[Collected data entries]
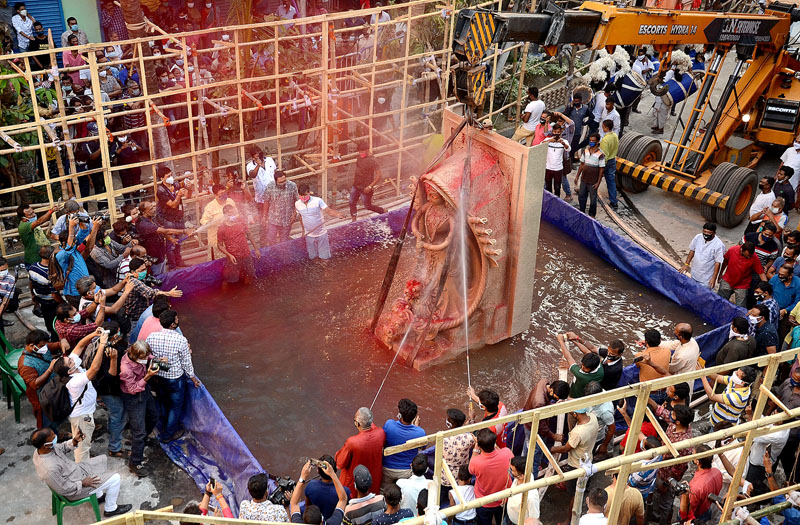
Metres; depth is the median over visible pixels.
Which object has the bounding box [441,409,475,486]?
man
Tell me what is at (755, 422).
bamboo fence
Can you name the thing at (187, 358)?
man
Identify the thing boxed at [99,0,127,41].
person
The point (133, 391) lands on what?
man
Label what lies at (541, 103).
man
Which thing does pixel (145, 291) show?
man
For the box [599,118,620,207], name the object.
man
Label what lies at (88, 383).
man
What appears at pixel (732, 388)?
man
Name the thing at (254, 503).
man
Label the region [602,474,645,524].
man
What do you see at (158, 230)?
man
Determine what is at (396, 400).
water
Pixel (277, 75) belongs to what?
bamboo fence
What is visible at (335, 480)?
man
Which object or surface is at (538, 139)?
man
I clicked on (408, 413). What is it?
man
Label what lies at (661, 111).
person
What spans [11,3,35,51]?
man
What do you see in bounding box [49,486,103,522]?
green chair
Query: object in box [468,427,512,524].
man
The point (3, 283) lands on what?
man
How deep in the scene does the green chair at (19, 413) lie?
9.50 m
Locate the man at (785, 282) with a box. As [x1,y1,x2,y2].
[768,262,799,315]
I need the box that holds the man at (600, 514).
[578,487,609,524]
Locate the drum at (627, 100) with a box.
[611,71,645,111]
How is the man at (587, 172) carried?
on the road
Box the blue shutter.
[7,0,66,48]
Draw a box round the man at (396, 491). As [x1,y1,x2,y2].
[373,484,413,524]
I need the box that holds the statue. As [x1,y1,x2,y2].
[370,120,544,369]
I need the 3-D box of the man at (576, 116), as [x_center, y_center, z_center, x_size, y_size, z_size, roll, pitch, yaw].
[3.038,-2.368,15.944,0.594,1.272,0.582,-18,33,-32]
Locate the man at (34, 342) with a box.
[17,328,60,427]
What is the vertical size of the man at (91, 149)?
1.228 m
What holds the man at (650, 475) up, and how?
on the ground
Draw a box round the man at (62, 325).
[53,303,103,350]
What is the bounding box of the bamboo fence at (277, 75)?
[1,0,530,257]
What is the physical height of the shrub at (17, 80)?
2.474 m
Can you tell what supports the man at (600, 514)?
on the ground
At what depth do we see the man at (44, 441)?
7.82 m
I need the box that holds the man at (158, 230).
[135,199,185,273]
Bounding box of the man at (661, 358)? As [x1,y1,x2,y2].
[633,327,672,382]
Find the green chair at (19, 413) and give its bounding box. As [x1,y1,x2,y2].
[0,329,26,422]
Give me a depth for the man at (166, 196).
11.96 m
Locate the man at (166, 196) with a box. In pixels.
[155,166,187,262]
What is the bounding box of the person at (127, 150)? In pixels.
[112,132,143,188]
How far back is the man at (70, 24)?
15.45 m
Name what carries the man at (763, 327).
on the road
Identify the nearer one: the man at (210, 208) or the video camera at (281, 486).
the video camera at (281, 486)
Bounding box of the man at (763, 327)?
[747,305,778,353]
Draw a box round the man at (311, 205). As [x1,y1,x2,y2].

> [TASK BRIEF]: Pictures do not belong in the copy. Reproduce the rest of the data exactly.

> [RESULT BELOW]:
Metres; depth is the median over visible pixels.
Which object has the bounding box [441,409,475,486]?
man
Tell me what is at (755, 422).
bamboo fence
Can you name the thing at (187, 358)?
man
Identify the thing boxed at [99,0,127,41].
person
The point (133, 391) lands on what?
man
Label what lies at (541, 103).
man
Which thing does pixel (145, 291) show?
man
For the box [599,118,620,207], name the object.
man
Label what lies at (88, 383).
man
What appears at pixel (732, 388)?
man
Name the thing at (254, 503).
man
Label the region [602,474,645,524].
man
What do you see at (158, 230)?
man
Determine what is at (396, 400).
water
Pixel (277, 75) belongs to what?
bamboo fence
What is visible at (335, 480)?
man
Which object or surface is at (538, 139)?
man
I clicked on (408, 413). What is it?
man
Label what lies at (661, 111).
person
What spans [11,3,35,51]?
man
What do you see in bounding box [49,486,103,522]?
green chair
Query: object in box [468,427,512,524].
man
The point (3, 283) lands on what?
man
How deep in the scene does the green chair at (19, 413) lie?
9.50 m
Locate the man at (785, 282) with a box. As [x1,y1,x2,y2].
[768,262,799,315]
I need the box that holds the man at (600, 514).
[578,487,609,524]
Locate the drum at (627, 100) with a box.
[611,71,645,111]
How is the man at (587, 172) carried?
on the road
Box the blue shutter.
[7,0,66,48]
Draw a box round the man at (396, 491). As [x1,y1,x2,y2].
[373,484,413,524]
I need the box that holds the statue. As [x1,y1,x2,y2].
[370,120,544,369]
I need the 3-D box of the man at (576, 116), as [x_center, y_center, z_center, x_size, y_size, z_size, roll, pitch, yaw].
[3.038,-2.368,15.944,0.594,1.272,0.582,-18,33,-32]
Locate the man at (34, 342) with a box.
[17,328,60,427]
What is the vertical size of the man at (91, 149)?
1.228 m
What holds the man at (650, 475) up, and how?
on the ground
Draw a box round the man at (62, 325).
[53,303,103,350]
What is the bounding box of the bamboo fence at (277, 75)?
[1,0,530,257]
What is the physical height of the shrub at (17, 80)?
2.474 m
Can you tell what supports the man at (600, 514)?
on the ground
At what depth do we see the man at (44, 441)?
7.82 m
I need the box that holds the man at (158, 230).
[135,199,185,273]
Bounding box of the man at (661, 358)? As [x1,y1,x2,y2].
[633,327,672,382]
Find the green chair at (19, 413) and give its bounding box. As [x1,y1,x2,y2].
[0,329,26,422]
Give me a depth for the man at (166, 196).
11.96 m
Locate the man at (166, 196) with a box. In pixels.
[155,166,187,262]
What is the bounding box of the person at (127, 150)? In pixels.
[112,132,143,188]
How far back is the man at (70, 24)?
15.45 m
Name what carries the man at (763, 327).
on the road
Identify the nearer one: the man at (210, 208) or the video camera at (281, 486).
the video camera at (281, 486)
Bounding box of the man at (763, 327)?
[747,305,778,353]
Draw a box round the man at (311, 205). As [x1,y1,x2,y2].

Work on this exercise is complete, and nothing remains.